Directive 1.
Answer these questions using the mortgage broker interview:
(a) What does Mike Williams say is the first question he wants answered when a new client contacts him?
(b) Which programs does he name as the most popular today?
(c) Which loan types does he say are gone?
Directive 2.
For each statement, say yes or no according to the mortgage broker interview, and quote the words that decide it.
(a) Williams says rate is always the main issue for a new client.
(b) Williams says there is a blanket standard for what makes a good deal.
(c) Williams says brokers helped people whose deals the local bank probably would not have funded.
Directive 3.
Continue the mortgage broker interview from the point where it stops.

Extracted text.
····················

Since you’re a mortgage broker, describe what you do when a new potential client contacts you seeking a mortgage?

Mike Williams:
The first question I want an answer to is ‘what do you want to accomplish?’ Rate is not always the overriding issue, and if someone has income documentation problems, or poor credit, or just needs money, those can be bigger issues than ‘what’s the rate?’ Also, I want to know what sort of urgency the customer has to getting something done. There is no point in talking about rates if someone is not motivated to get the process started.


CCRE:

During the so-called ‘boom years’ mortgage brokers were criticized for steering clients to loan products that benefited the broker at the expenseof the borrower, does this still happen and how can a borrower be confident she’s getting the best deal?


Mike Williams:
Without mortgage brokers if someone who wanted a mortgage wasn’t a plain vanilla, slam dunk deal, their deal probably would not have been funded at the local bank. Brokers helped fill that gap and assist those people in their quest for home ownership which was invaluable to our economy. There is no way to judge a deal as a ‘good’ or ‘bad’ deal. It’s very subjective. Is the deal ‘right’ for you? Does it help you accomplish what you are trying to get accomplished? Are the payments something you can live with? What is your plan for this loan two to three years from now? Those are the questions a customer needs to ask themselves. There is no blanket standard for what makes a good deal as everyone’s situation is unique.

CCRE:
What’s your most popular loan product these days?

Mike Williams:
Plain vanilla 30 year fixed, or FHA 30 year fixed are today’s most popular programs. The days of stated income loans and Option ARM mortgages are gone and the market has little, if any, tolerance for unwanted additional risk.

CCRE:
What options exist for borrowers who can’t afford a 20% down payment?

····················

Record extracts.

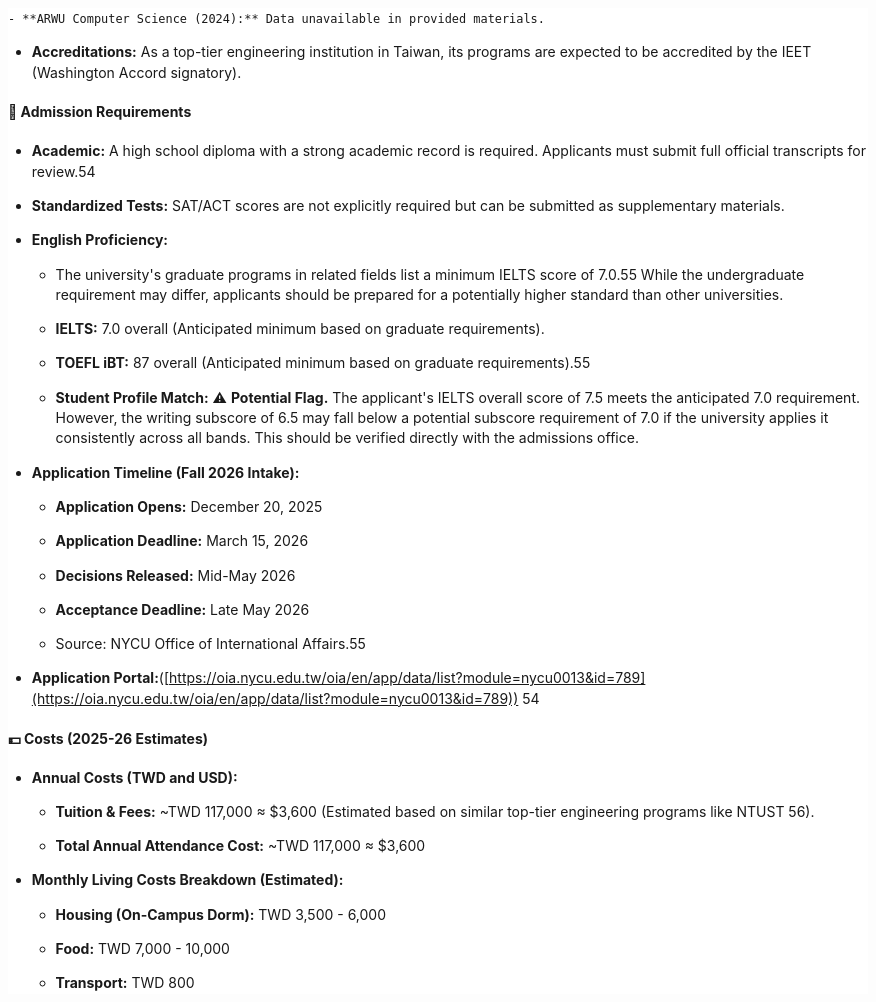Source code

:     - **ARWU Computer Science (2024):** Data unavailable in provided materials.
        
- **Accreditations:** As a top-tier engineering institution in Taiwan, its programs are expected to be accredited by the IEET (Washington Accord signatory).
    

#### 📝 Admission Requirements

- **Academic:** A high school diploma with a strong academic record is required. Applicants must submit full official transcripts for review.54
    
- **Standardized Tests:** SAT/ACT scores are not explicitly required but can be submitted as supplementary materials.
    
- **English Proficiency:**
    
    - The university's graduate programs in related fields list a minimum IELTS score of 7.0.55 While the undergraduate requirement may differ, applicants should be prepared for a potentially higher standard than other universities.
        
    - **IELTS:** 7.0 overall (Anticipated minimum based on graduate requirements).
        
    - **TOEFL iBT:** 87 overall (Anticipated minimum based on graduate requirements).55
        
    - **Student Profile Match:** ⚠️ **Potential Flag.** The applicant's IELTS overall score of 7.5 meets the anticipated 7.0 requirement. However, the writing subscore of 6.5 may fall below a potential subscore requirement of 7.0 if the university applies it consistently across all bands. This should be verified directly with the admissions office.
        
- **Application Timeline (Fall 2026 Intake):**
    
    - **Application Opens:** December 20, 2025
        
    - **Application Deadline:** March 15, 2026
        
    - **Decisions Released:** Mid-May 2026
        
    - **Acceptance Deadline:** Late May 2026
        
    - Source: NYCU Office of International Affairs.55
        
- **Application Portal:**([https://oia.nycu.edu.tw/oia/en/app/data/list?module=nycu0013&id=789](https://oia.nycu.edu.tw/oia/en/app/data/list?module=nycu0013&id=789)) 54
    

#### 💵 Costs (2025-26 Estimates)

- **Annual Costs (TWD and USD):**
    
    - **Tuition & Fees:** ~TWD 117,000 ≈ $3,600 (Estimated based on similar top-tier engineering programs like NTUST 56).
        
    - **Total Annual Attendance Cost:** ~TWD 117,000 ≈ $3,600
        
- **Monthly Living Costs Breakdown (Estimated):**
    
    - **Housing (On-Campus Dorm):** TWD 3,500 - 6,000
        
    - **Food:** TWD 7,000 - 10,000
        
    - **Transport:** TWD 800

····················

Answer box 1.
(a) ‘what do you want to accomplish?’
(b) Plain vanilla 30 year fixed, or FHA 30 year fixed.
(c) Stated income loans and Option ARM mortgages.

Answer box 2.
(a) No: "Rate is not always the overriding issue"
(b) No: "There is no blanket standard for what makes a good deal as everyone’s situation is unique."
(c) Yes: "their deal probably would not have been funded at the local bank. Brokers helped fill that gap"

Answer box 3.
Mike Williams:
FHA lets a customer put down 3.5%. That 3.5% can be from an immediate family member if the customer doesn’t have it. The days of 100% financing are over for the time being.

CCRE:
What is the maximum loan-to-value available on ‘cash-out’ mortgage refinances today?

Mike Williams:
For FHA the max you can get on a cashout refinance is 85%. I have one lender that will go up to 90% on a cashout refinance, that’s about as much as anyone is doing nowadays. Banks also aren’t into giving people ‘walking around’ money in this market. They want to see that your situation is improved with the refinance either by going from an adjustable rate to a fixed rate, or that your interest rate gets lowered, and your monthly payments go down.

CCRE:
Say I’m thinking of purchasing a home in six months to a year, what steps should I take to be ready for mortgage process?

Mike Williams:
Call a mortgage broker now, and see what your credit score is today. In this market, your score is everything, if it’s low, put yourself on a plan to raise your score in six months to a year. Secondly, pay down your debts, and lastly, start saving your money for a downpayment. 100% financing and easy credit is gone. It’s getting to be like the old days where you have to ‘earn’ the right to own a home, which isn’t such a bad thing, but it’s not easy like it was just three years ago.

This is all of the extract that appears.